• [EXERCISE INSTRUCTIONS]:
A - Write out the passage of the article on MIT's Stata Center from "About 15 years" up to and including "nearby MIT buildings.".
B - Give again, unchanged, the lines of the records from the line containing "How many categories are shown in the chart?" up to and including the line containing "How many values", omitting any pictures.

• [DOCUMENT EXTRACT]:
- Opening Delimiter -
Walls lean and tilt like stacked building blocks. Pop-eyed windows and cylindrical outcroppings appear ready to roll loose. Alice-in-Wonderland balconies and walkways look out over high-tech research labs, and staircases seem suspended in air.

 

But the nearly $300-million (U.S.) building designed by renowned architect Frank O. Gehry is as much for work as play. MIT's Computer Science and Artificial Intelligence Laboratory, or CSAIL, and other departments moved in even as construction workers were adding the finishing touches.

 

University officials sought an unconventional design to help stir MIT's famous broth of creativity. They also wanted to attract top talent and banish MIT's reputation as a warren of dowdy buildings.

 

"We hope that it's going to be a building that will inspire people, make them think a little bit, and will frankly show a little bit of the audacity and fun we have at MIT, as well as the hard work we do," MIT president Charles M. Vest said.

 

Faculty have reacted to the building in ways uncharacteristic of MIT. CSAIL Director Rodney Brooks joked that "it's hard for a technologist to talk about it," but said researchers wanted to be in a place that makes the heart, not just the mind, soar. "I view it as a place to inspire people to do their research, to feel comfortable, to have amenities, to be part of campus, to connect back to the undergraduates," he said.

 

The campus long known for its innovative engineering work has not kept pace with modernity, Vest said. Faculty and students have toiled for decades in turn-of-the-century Beaux Arts buildings and drab utilitarian offices and labs.

 

About 15 years ago, school officials set out to change that with a master building plan. They demolished the beloved, Second World War-era Building 20, which housed the famous "rad lab" where radar was developed, to make room for the capstone project, the Stata Center.

 

Gehry, whose designs include the acclaimed Guggenheim Museum in Bilbao, Spain, and the new Walt Disney Concert Hall in Los Angeles, said that even if critics believe the Stata Center is "a bit kooky," they'll find that it fits into the landscape of nearby MIT buildings.

 

"But it does take a step into another realm, of innovation, and a bit of a sense that it doesn't take itself so seriously, as some modernism does," he said. "It tends to have a sense of humour, and I think that is attractive these days -- I hope so anyway."

 

The massive 700,000-square-foot building is named for Analog Devices Inc. founder Ray Stata and his wife, Maria, who donated $25-million. Two towers that encircle and rise above its central public areas are named for two other major donors: Microsoft Corp. founder Bill Gates ($20-million), and investor Alexander W. Dreyfoos Jr. ($15-million).
- Closing Delimiter -
• [DATASET RECORDS]:
- Opening Delimiter -
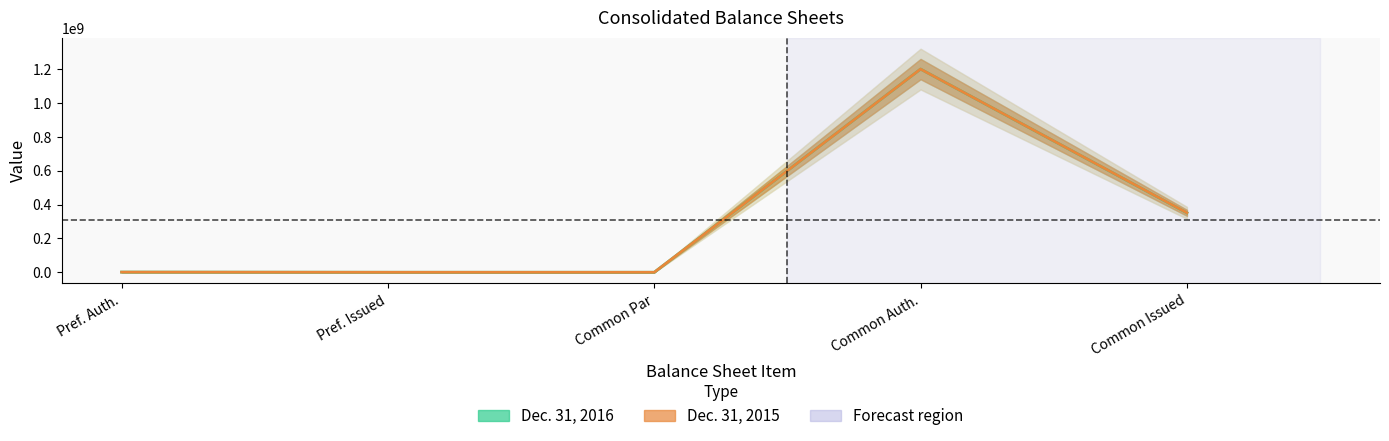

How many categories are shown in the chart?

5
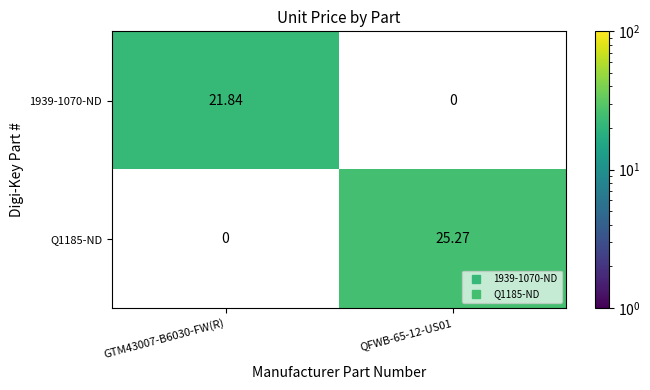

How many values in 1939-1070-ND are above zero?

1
- Closing Delimiter -
- Opening Delimiter -
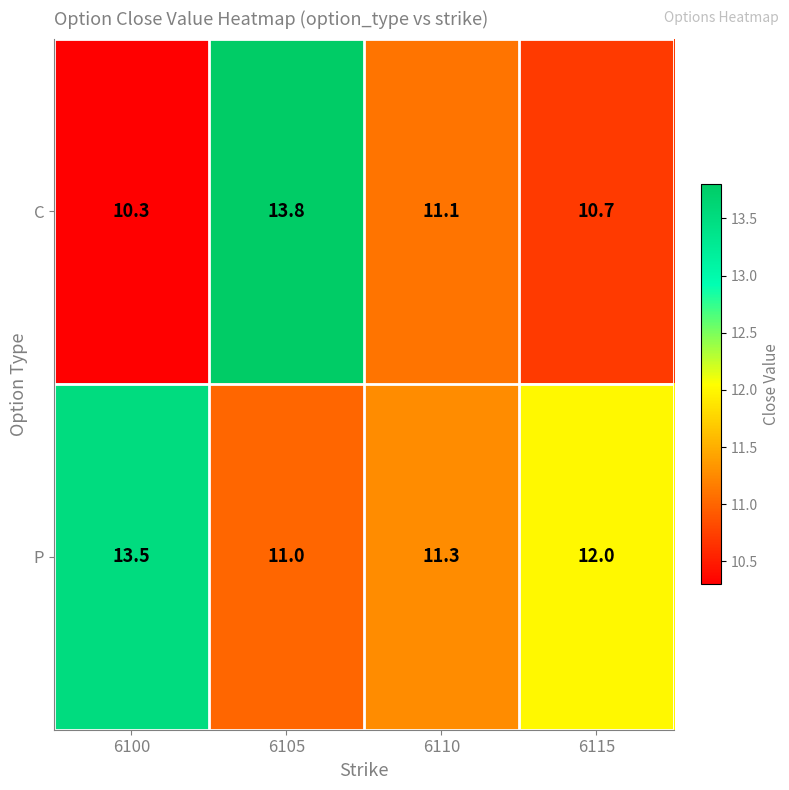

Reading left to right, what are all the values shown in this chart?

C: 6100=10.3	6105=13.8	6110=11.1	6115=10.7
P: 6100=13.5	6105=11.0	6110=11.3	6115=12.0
- Closing Delimiter -
- Opening Delimiter -
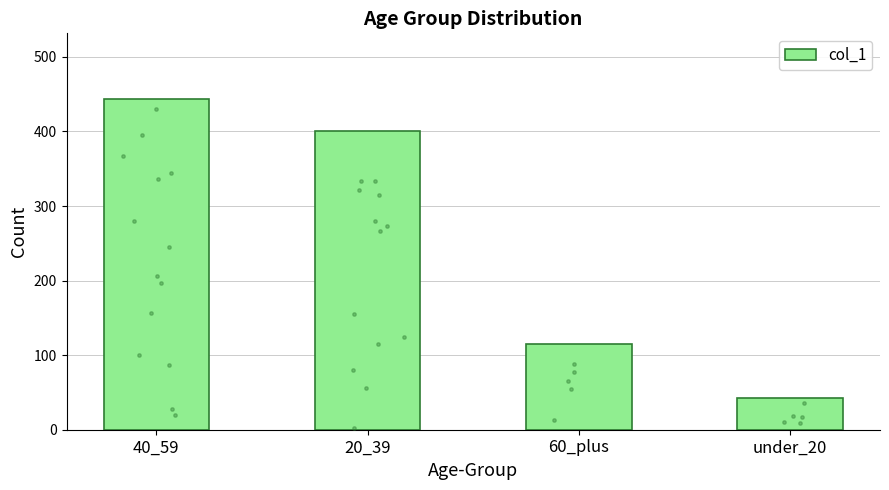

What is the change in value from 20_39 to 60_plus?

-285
- Closing Delimiter -
• [ANSWERS TO THE EXERCISE]:
A -
About 15 years ago, school officials set out to change that with a master building plan. They demolished the beloved, Second World War-era Building 20, which housed the famous "rad lab" where radar was developed, to make room for the capstone project, the Stata Center.

 

Gehry, whose designs include the acclaimed Guggenheim Museum in Bilbao, Spain, and the new Walt Disney Concert Hall in Los Angeles, said that even if critics believe the Stata Center is "a bit kooky," they'll find that it fits into the landscape of nearby MIT buildings.

B -
How many categories are shown in the chart?

5

How many values in 1939-1070-ND are above zero?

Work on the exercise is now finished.